[RFC] clk: add flags to distinguish xtal clocks
Felipe Balbi
balbi at ti.com
Fri Jul 5 09:21:07 EDT 2013
On Fri, Jul 05, 2013 at 02:12:08PM +0100, James Hogan wrote:
> On 4 July 2013 22:05, Luciano Coelho <coelho at ti.com> wrote:
> > Add a flag that indicate whether the clock is a crystal or not. Since
> > no clocks set this flag right now, include an additional flag that
> > indicates whether the type is set or not. If the CLK_IS_TYPE_DEFINED
> > flag is not set, the value of the CLK_IS_TYPE_XTAL flag is undefined.
> > This ensures backwards compatibility.
> >
> > Additionally, parse a new device tree binding in clk-fixed-rate to set
> > this flag.
> >
> > Signed-off-by: Luciano Coelho <coelho at ti.com>
> > ---
> >
> > I'm not familiar with the common clock framework and I'm not
> > entirely sure the flags can be used in such a way, but to me it looks
> > reasonable, since some clock consumers may need to know what type of
> > clock is being provided.
> >
> > Specifically, the wl12xx firmware needs to know if the clock is XTAL
> > or not to handle the stabilization and boosts properly.
> >
> > My main idea is that I need to pass this information in the device
> > tree definition of the clocks, so that the driver can pass this
> > information on to the firmware.
> >
> > Please let me know if this looks ok or not.
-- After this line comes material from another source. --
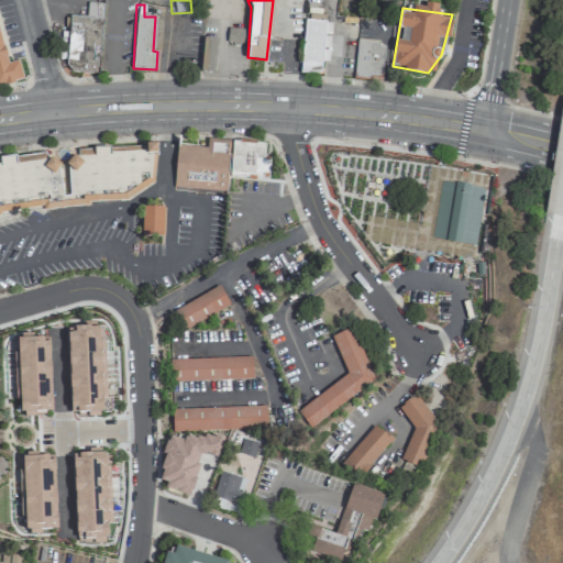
[(69,15),(101,19),(98,73),(70,72),(65,65),(69,15)]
If not, please let me
> > know if you have any other ideas on how to solve my problem (of
> > knowing whether the clock attached to the WiLink chip is XTAL or not).
>
> The TZ1090 SoC has something that sounds possibly similar, where some
> of the XTAL pads have a bypass bit, which according to the hardware
> engineer I asked should be enabled when you want to use the
> corresponding XTAL pads as a clock input pad rather than an
> oscillator. I was considering extending clk-fixed-rate (via a wrapper
> driver) to parse a custom DT property and a register address / bit
> number and set the bypass bit as appropriate itself.
>
> So I was wondering, is there a particular reason you don't have a DT
> property on the node for the device that needs to know what type of
> clock it is, rather than the clock node itself? That way you're not
> depending directly on the generic common clock framework to be able to
> tell you such electrical details.
three things here:
1) you end up with several devices implementing the clock type
attribute.
2) the type is a property of the clock itself
3) At least WiLink, can work with both types of clocks.
considering those, I really think this should belong to the clock node.
Otherwise Imagine how your DT would look like:
clock {
compatible = "fixed-rate";
...
};
wilink {
clocks = &clock;
wilink,btw-this-time-we-are-using-xtal;
...
};
where you could:
clock {
compatible = "fixed-rate";
clock-type = "xtal";
...
};
wilink {
clocks = &clock;
...
};
second option looks a lot cleaner to me.